Intro to FinOps: Minimizing Cloud Costs, Maximizing Efficiency  

Intro to FinOps_Main blog page

Every IT and financial executive needs to stay ahead of rising costs in today’s cloud-first business climate, which requires understanding and embracing the latest strategies for managing the cloud’s variable costs. In this article, we will explore the philosophy and key principles of Financial Operations (FinOps), discuss its importance, and highlight best practices for successful implementation. 

Cloud Cost Management is Evolving into FinOps 

As you might imagine, technology expense management is a practice that has been around for a long time, and now it’s being applied to the cloud to help companies contain out-of-control costs.  

  • Gartner states it’s common for companies to overspend by 70% in the cloud  
  • CIO.com research shows 29% of cloud resources go unused or underutilized – other reports show as much as 40% of cloud resources are wasted 
  • VentureBeat reports 78% of companies adopt the cloud, not all are seeing value of their investment 
  • Nemertes says 97% of companies use Saas but only 62% have any defined governance for cloud 

Today, the practice of reining in cloud computing expenses has evolved into a variety of names like cloud spend management, cloud cost management, cloud cost optimization, or cloud expense management. But most notably, in recent years, these terms have been converging under a new term, FinOps.   

The Objective of FinOps 

FinOps is a cultural and operational framework that aims to optimize cloud computing costs while fostering collaboration between cross-functional teams. 

As a portmanteau of the words “Finance” and “Operations,” the FinOps Foundation defines FinOps as “an evolving cloud financial management discipline and cultural practice that enables organizations to get maximum business value by helping engineering, finance, technology and business teams to collaborate on data-driven spending decisions.” 

At its core, FinOps is all about achieving financial control and predictability in the cloud. It empowers teams to manage their cloud costs effectively while enabling more efficient use of cloud services including Software-as-a-Service (SaaS) applications and Infrastructure-as-a-Service (IaaS).  

By adopting FinOps, organizations encourage ownership of cloud service costs and usage across all levels, from IT executives to network engineers, finance, and procurement teams. It involves a shift towards a culture of accountability and collaboration, supported by a central best-practices group. 

But it’s important to note that FinOps can include strategy, process, as well as technologies and solutions to streamline both the process of cost analysis and optimization as well as expense management, including invoice processing and cost allocations. ZK Research explains in this Buyers Guide for Cloud Expense Management

Key Principles of FinOps 

As a comprehensive framework to cut cloud costs, FinOps consists of core principles, domains and capabilities, as well as key phases and milestones marking different levels of FinOps maturity. Here is a quick summary of the first six core principles:   

  1. Team Collaboration: FinOps emphasizes the need for teams from various areas, such as finance, technology, product, and business, to work together in near real-time. This collaboration allows for continuous improvement in both efficiency and innovation. 
  1. Business Value-Driven Decisions: FinOps encourages decision-making based on the business value derived from the cloud. Instead of focusing solely on aggregate spend, unit economics and value-based metrics, it encourages conscious teams to work together to handle trade-offs among cost, quality, and speed. 
  1. Service Ownership and Cost Accountability: In FinOps, every leader and team takes ownership of their cloud usage and costs. Engineers, departments, and product teams are empowered to manage their cloud usage within budgetary constraints. Decentralizing decision-making around cost-effective network architecture and application optimization allows for greater agility and cost control.

> **What is asked**:
**a.** In the FinOps article, what share of cloud resources does CIO.com research say go unused or underutilized?
**b.** Reproduce the lines of the records from the line holding "order: Decapoda" through the end of the records, inclusive.

> **Supplied material**:
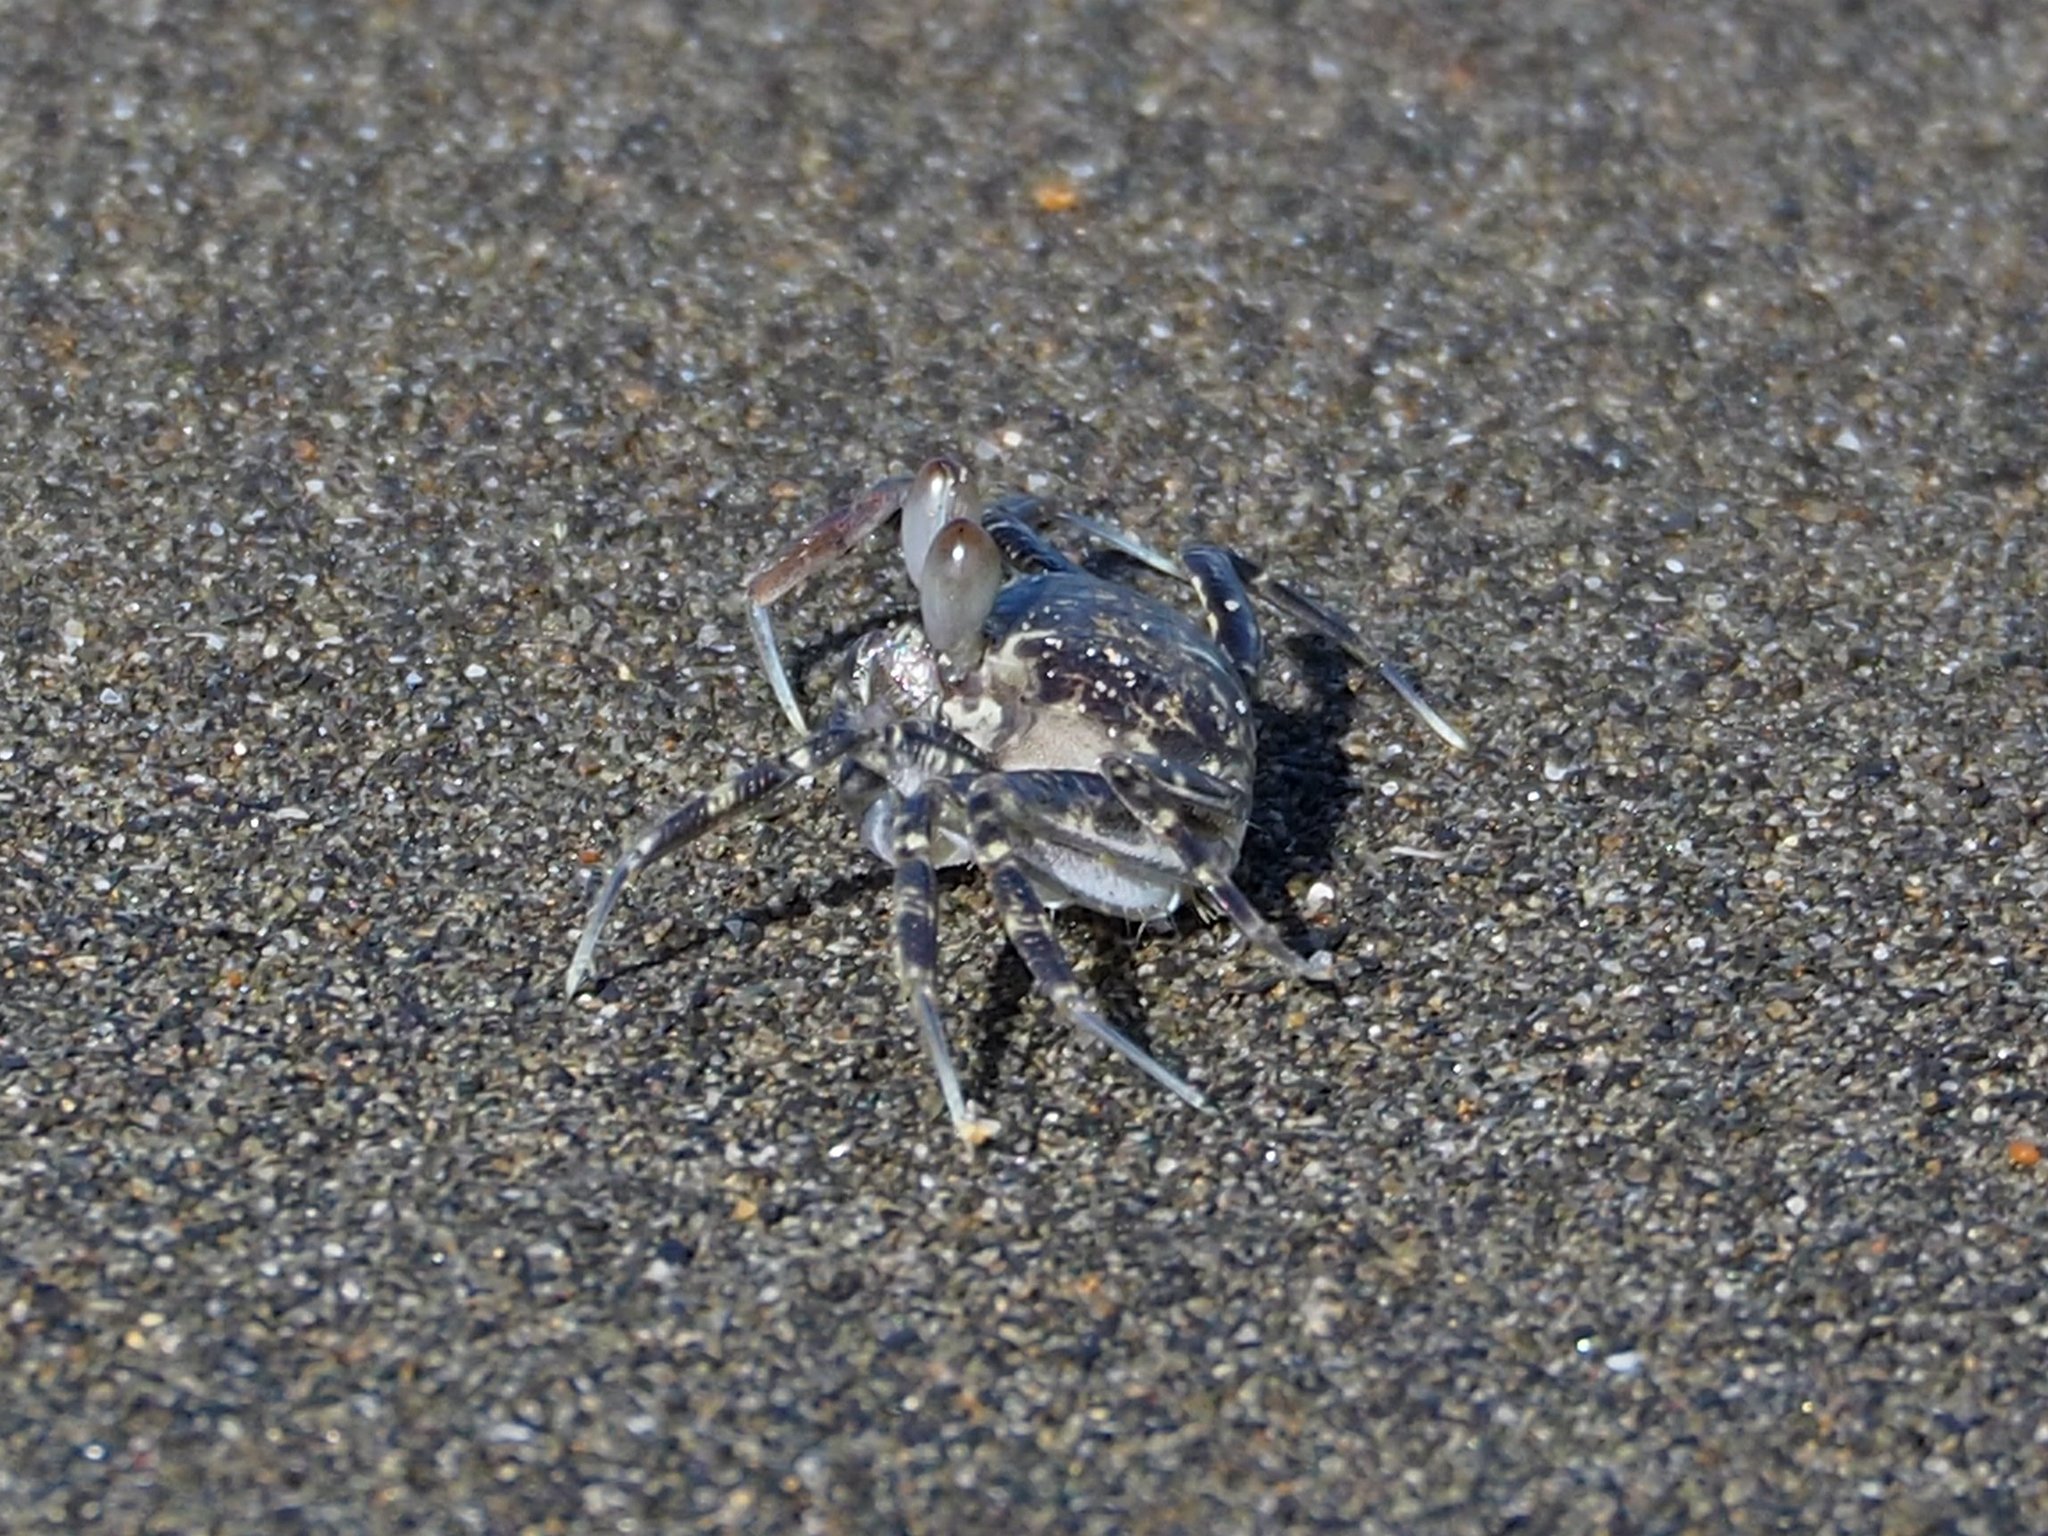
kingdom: Animalia
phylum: Arthropoda
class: Malacostraca
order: Decapoda
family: Ocypodidae
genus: Ocypode
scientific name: Ocypode ceratophthalmus
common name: Indo-pacific ghost crab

> **Solutions for each task**:
**a.** 29%

**b.**
order: Decapoda
family: Ocypodidae
genus: Ocypode
scientific name: Ocypode ceratophthalmus
common name: Indo-pacific ghost crab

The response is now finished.